── The data
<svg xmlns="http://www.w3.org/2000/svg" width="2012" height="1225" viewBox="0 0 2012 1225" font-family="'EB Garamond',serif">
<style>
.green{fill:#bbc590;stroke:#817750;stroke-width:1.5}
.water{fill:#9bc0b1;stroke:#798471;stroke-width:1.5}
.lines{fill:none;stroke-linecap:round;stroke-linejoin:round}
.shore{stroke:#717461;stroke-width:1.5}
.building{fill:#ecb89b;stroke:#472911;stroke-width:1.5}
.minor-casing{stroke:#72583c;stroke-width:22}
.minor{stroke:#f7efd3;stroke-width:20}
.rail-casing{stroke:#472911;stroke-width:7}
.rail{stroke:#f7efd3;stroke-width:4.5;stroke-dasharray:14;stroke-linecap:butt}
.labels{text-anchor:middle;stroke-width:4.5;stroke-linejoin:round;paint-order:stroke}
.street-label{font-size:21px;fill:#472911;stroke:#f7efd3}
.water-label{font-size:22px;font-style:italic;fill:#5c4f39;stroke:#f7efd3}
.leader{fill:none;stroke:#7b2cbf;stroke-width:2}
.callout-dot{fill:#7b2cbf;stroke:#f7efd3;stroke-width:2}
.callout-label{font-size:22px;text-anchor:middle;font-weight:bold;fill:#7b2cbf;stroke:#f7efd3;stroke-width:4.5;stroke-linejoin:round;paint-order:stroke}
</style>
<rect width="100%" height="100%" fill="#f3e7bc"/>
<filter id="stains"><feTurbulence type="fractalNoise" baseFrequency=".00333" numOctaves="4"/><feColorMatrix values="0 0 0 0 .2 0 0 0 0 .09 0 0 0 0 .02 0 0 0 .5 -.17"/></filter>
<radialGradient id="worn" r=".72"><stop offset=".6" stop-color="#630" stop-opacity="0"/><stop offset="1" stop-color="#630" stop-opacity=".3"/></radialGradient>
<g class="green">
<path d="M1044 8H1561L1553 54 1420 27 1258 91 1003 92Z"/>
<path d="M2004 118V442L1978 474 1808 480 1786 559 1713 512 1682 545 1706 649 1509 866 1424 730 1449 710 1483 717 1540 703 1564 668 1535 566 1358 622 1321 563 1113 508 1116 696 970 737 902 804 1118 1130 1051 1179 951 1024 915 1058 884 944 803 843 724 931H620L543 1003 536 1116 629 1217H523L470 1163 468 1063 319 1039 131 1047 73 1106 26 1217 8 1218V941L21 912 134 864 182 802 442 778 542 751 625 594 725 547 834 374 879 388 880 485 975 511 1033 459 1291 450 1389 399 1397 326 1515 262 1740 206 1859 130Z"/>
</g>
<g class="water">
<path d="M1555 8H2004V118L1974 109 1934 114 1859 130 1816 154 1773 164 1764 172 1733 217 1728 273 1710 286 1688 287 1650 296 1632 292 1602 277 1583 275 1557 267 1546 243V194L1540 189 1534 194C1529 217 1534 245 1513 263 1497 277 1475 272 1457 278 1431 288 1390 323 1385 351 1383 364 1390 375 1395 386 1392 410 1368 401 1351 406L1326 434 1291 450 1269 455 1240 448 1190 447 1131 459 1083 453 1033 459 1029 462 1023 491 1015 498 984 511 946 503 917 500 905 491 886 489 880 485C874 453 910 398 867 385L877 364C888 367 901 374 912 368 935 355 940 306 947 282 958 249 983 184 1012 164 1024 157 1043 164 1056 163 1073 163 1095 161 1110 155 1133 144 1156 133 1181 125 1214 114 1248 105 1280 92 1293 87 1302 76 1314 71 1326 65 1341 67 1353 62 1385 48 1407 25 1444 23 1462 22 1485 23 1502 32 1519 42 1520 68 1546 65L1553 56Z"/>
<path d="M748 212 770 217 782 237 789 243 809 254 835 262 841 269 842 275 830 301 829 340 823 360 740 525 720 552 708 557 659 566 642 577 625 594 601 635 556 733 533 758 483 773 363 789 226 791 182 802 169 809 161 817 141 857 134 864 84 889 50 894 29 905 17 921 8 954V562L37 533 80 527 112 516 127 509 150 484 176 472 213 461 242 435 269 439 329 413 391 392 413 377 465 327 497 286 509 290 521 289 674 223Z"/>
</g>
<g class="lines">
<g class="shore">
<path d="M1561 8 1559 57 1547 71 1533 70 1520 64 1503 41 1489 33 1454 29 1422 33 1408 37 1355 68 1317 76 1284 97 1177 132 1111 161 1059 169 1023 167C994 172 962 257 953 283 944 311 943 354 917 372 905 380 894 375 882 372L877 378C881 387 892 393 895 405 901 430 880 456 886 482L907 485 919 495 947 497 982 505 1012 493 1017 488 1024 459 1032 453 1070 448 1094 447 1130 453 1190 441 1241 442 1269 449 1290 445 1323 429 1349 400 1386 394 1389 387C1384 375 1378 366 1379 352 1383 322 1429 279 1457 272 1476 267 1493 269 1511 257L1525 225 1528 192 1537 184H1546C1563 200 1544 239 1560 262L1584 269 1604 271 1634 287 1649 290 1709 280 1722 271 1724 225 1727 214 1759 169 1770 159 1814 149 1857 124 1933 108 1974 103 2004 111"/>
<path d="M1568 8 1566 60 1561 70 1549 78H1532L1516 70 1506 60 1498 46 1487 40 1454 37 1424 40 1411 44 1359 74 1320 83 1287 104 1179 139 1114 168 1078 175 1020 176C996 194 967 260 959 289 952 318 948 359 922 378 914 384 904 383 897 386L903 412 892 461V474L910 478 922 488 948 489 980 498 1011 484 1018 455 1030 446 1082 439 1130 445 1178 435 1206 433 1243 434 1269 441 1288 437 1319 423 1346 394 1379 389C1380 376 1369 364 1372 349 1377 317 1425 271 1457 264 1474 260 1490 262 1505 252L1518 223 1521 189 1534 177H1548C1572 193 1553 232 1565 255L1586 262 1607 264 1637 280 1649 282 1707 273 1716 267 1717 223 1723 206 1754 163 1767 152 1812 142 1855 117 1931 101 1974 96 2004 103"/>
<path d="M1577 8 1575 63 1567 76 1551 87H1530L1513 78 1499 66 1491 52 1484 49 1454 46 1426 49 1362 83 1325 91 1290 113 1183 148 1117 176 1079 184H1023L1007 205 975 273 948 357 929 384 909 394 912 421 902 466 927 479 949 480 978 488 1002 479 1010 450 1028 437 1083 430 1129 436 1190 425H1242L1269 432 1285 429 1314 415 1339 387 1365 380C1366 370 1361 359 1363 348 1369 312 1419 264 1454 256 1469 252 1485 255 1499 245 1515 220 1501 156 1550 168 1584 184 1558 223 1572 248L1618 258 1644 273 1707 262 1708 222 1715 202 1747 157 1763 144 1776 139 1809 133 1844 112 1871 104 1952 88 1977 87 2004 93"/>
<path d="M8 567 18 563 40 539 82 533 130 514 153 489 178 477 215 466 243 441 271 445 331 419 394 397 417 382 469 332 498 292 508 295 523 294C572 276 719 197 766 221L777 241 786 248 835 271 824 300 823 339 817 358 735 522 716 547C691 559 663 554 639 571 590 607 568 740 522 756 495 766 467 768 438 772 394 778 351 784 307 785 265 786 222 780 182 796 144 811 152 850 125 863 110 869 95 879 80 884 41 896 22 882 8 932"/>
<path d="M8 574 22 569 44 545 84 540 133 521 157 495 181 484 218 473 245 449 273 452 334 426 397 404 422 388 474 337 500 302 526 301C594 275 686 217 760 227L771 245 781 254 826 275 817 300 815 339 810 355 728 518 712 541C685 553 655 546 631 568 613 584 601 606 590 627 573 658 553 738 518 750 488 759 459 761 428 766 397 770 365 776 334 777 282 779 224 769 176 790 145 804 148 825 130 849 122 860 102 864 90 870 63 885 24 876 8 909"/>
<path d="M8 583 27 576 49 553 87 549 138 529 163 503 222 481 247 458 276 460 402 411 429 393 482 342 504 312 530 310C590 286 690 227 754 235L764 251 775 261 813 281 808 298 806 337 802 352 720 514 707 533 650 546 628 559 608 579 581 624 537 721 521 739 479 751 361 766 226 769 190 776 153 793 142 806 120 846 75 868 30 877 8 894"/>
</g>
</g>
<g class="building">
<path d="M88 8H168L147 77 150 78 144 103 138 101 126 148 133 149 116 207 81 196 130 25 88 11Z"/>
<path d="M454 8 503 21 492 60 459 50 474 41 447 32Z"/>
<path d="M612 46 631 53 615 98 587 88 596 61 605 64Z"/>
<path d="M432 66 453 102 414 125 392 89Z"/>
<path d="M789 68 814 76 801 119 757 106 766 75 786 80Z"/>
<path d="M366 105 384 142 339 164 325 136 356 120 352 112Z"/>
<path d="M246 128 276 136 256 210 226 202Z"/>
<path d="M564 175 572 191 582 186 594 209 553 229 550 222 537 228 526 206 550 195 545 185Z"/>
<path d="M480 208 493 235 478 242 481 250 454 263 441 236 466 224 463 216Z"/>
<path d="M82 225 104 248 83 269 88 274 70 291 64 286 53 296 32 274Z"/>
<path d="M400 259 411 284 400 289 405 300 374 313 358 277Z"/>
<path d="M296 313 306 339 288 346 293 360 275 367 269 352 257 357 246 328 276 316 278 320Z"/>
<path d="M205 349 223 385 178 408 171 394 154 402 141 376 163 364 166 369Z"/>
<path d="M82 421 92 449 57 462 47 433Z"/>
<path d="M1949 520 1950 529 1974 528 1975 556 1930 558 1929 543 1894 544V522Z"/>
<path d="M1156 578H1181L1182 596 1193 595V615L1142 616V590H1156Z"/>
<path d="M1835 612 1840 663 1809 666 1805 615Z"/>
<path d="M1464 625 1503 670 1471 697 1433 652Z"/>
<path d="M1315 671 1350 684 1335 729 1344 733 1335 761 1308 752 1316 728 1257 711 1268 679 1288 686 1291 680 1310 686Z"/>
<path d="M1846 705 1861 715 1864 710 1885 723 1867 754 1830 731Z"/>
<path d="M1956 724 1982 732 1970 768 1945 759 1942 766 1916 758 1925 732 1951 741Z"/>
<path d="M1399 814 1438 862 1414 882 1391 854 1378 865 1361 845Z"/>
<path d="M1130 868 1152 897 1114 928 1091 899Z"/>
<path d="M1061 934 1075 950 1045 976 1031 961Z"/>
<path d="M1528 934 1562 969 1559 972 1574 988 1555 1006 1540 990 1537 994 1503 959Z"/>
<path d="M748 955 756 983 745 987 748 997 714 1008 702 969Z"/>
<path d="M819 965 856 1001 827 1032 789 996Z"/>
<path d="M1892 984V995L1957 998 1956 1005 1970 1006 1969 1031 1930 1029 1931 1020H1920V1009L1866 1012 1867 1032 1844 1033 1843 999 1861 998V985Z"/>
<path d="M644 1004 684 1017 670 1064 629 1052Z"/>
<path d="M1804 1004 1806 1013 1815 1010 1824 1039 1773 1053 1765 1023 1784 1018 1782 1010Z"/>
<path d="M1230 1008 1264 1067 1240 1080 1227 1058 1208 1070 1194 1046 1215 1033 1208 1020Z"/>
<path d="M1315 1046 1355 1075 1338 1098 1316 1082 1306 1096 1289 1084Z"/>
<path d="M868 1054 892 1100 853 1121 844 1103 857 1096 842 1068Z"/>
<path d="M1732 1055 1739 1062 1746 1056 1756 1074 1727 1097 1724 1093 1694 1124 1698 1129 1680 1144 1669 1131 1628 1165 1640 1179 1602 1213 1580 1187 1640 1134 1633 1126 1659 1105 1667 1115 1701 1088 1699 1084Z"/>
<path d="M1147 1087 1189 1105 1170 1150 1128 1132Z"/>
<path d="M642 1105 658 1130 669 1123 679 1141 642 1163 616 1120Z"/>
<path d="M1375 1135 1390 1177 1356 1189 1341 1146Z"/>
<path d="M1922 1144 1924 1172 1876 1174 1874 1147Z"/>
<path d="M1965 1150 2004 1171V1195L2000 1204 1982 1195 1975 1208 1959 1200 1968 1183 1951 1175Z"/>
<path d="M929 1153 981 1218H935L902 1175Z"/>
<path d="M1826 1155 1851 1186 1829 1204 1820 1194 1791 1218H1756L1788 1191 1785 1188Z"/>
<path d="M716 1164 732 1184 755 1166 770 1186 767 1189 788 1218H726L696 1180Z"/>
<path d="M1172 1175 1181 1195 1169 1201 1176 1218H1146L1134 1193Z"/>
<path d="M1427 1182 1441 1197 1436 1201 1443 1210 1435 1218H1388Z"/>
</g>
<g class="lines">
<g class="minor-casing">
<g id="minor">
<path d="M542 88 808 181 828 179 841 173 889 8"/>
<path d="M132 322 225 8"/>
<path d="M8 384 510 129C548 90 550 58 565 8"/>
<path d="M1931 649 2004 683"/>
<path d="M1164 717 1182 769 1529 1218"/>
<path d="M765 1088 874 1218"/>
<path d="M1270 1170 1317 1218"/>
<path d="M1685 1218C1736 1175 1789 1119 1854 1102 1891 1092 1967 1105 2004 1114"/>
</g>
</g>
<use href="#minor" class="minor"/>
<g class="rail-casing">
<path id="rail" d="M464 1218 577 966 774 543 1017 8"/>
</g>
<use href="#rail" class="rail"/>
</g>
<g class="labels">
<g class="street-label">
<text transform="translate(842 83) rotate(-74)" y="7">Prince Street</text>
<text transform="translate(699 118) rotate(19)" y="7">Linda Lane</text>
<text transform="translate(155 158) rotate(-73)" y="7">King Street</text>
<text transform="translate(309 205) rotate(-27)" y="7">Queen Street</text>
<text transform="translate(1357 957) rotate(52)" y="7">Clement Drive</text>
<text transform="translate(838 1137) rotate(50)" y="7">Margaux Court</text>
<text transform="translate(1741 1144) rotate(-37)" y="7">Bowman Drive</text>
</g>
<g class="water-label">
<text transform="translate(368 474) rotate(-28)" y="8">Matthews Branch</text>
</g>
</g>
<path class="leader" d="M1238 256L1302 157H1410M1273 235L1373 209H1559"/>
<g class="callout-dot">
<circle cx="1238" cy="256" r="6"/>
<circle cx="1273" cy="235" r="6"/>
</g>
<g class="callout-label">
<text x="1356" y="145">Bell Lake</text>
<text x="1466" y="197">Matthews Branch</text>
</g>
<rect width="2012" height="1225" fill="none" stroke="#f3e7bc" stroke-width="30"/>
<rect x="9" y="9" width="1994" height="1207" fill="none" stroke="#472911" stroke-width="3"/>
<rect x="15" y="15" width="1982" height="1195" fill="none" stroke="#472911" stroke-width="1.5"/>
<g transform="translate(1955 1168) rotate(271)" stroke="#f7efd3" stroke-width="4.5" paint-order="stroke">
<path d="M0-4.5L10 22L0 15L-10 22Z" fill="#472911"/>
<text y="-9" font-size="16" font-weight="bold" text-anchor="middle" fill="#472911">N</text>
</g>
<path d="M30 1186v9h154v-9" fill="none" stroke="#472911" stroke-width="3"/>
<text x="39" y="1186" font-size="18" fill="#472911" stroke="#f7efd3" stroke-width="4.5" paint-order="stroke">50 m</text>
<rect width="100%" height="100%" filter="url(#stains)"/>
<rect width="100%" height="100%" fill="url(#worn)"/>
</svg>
────
Work to be completed: Each line of the entries that contains the word "linecap" should be listed.

Solution to this task:
.lines{fill:none;stroke-linecap:round;stroke-linejoin:round}
.rail{stroke:#f7efd3;stroke-width:4.5;stroke-dasharray:14;stroke-linecap:butt}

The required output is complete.